:: INSTRUCTIONS FOR THE TASK ::
From the entries below, reproduce exactly the lines from the one with "Figure 4. High-magnification" through the one with "Figure 1. Illustration", both included, without images.

:: DATA FOR ANALYSIS ::
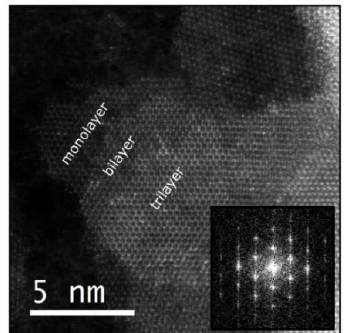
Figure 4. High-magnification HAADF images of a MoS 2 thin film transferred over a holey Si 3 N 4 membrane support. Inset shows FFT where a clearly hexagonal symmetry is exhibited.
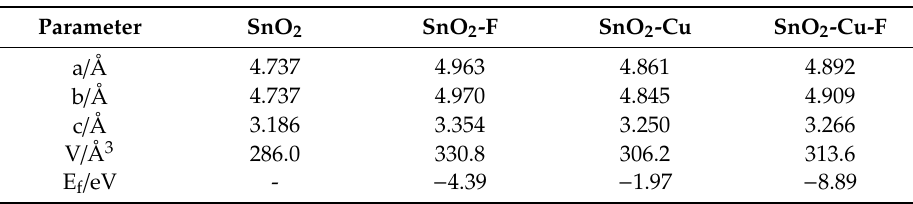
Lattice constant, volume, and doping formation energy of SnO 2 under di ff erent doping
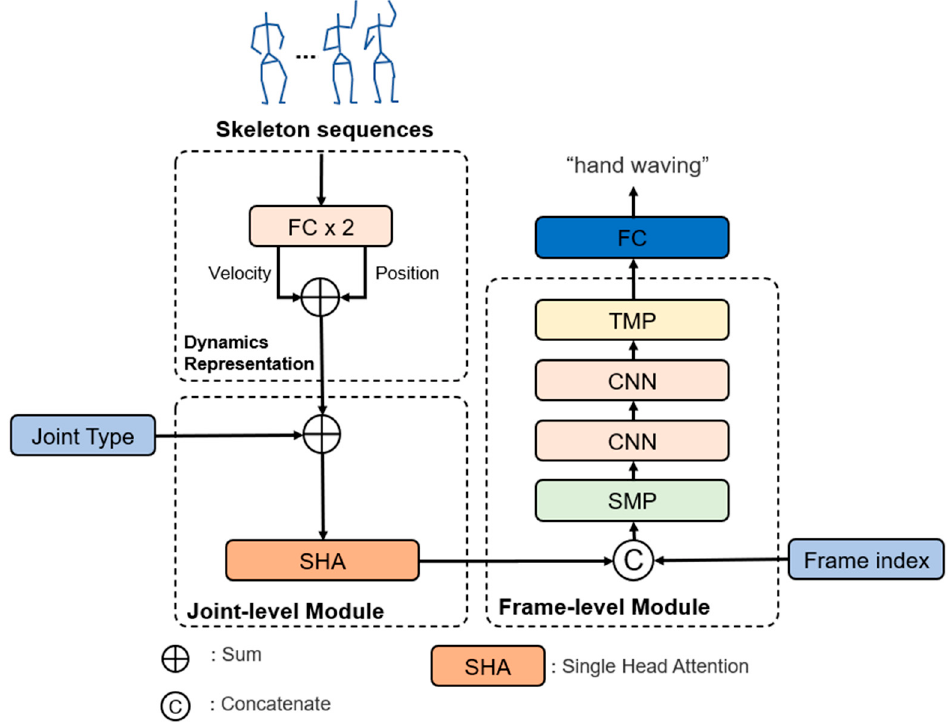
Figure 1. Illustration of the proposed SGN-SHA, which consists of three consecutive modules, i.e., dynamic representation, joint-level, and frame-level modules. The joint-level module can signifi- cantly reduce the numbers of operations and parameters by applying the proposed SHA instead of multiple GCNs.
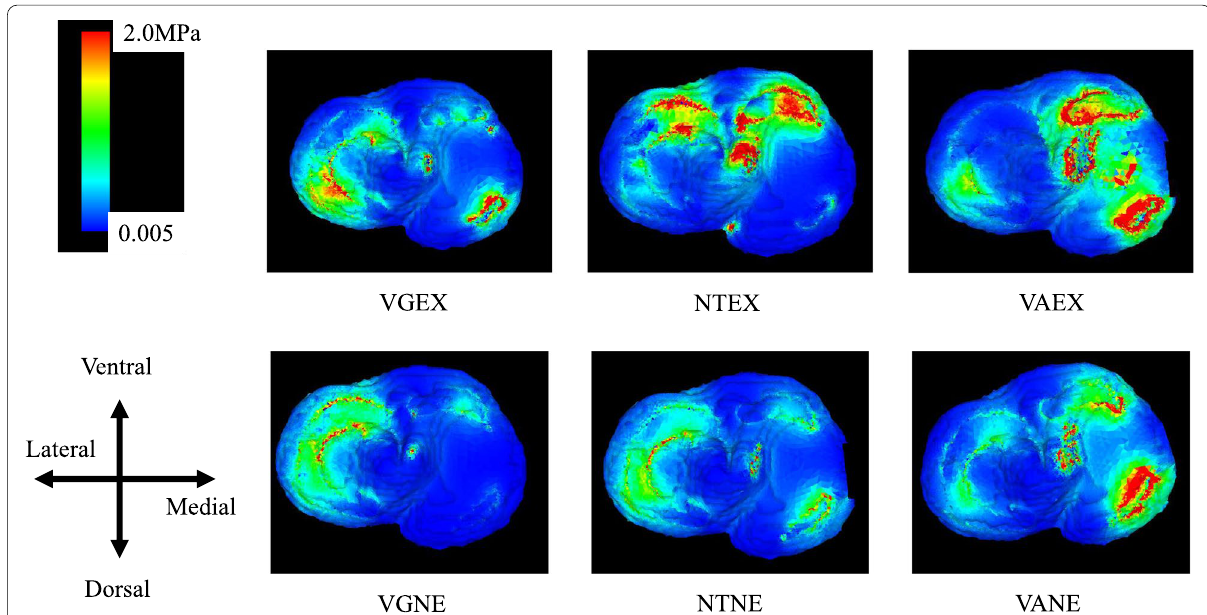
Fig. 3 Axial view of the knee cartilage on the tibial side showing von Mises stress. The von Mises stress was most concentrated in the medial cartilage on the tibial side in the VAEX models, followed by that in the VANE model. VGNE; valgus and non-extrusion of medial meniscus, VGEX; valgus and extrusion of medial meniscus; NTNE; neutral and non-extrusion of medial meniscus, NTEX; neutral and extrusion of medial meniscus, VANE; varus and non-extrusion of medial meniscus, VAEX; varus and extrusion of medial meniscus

==

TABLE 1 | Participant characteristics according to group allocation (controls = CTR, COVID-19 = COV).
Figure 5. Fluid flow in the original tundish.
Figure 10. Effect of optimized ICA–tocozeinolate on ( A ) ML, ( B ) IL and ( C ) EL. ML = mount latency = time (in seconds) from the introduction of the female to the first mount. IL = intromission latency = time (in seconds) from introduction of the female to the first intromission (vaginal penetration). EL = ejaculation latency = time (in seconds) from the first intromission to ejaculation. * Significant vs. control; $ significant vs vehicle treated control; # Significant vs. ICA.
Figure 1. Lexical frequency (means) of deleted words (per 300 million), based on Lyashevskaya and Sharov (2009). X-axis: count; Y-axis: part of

:: TASK RESULT ::
Figure 4. High-magnification HAADF images of a MoS 2 thin film transferred over a holey Si 3 N 4 membrane support. Inset shows FFT where a clearly hexagonal symmetry is exhibited.
Lattice constant, volume, and doping formation energy of SnO 2 under di ff erent doping
Figure 1. Illustration of the proposed SGN-SHA, which consists of three consecutive modules, i.e., dynamic representation, joint-level, and frame-level modules. The joint-level module can signifi- cantly reduce the numbers of operations and parameters by applying the proposed SHA instead of multiple GCNs.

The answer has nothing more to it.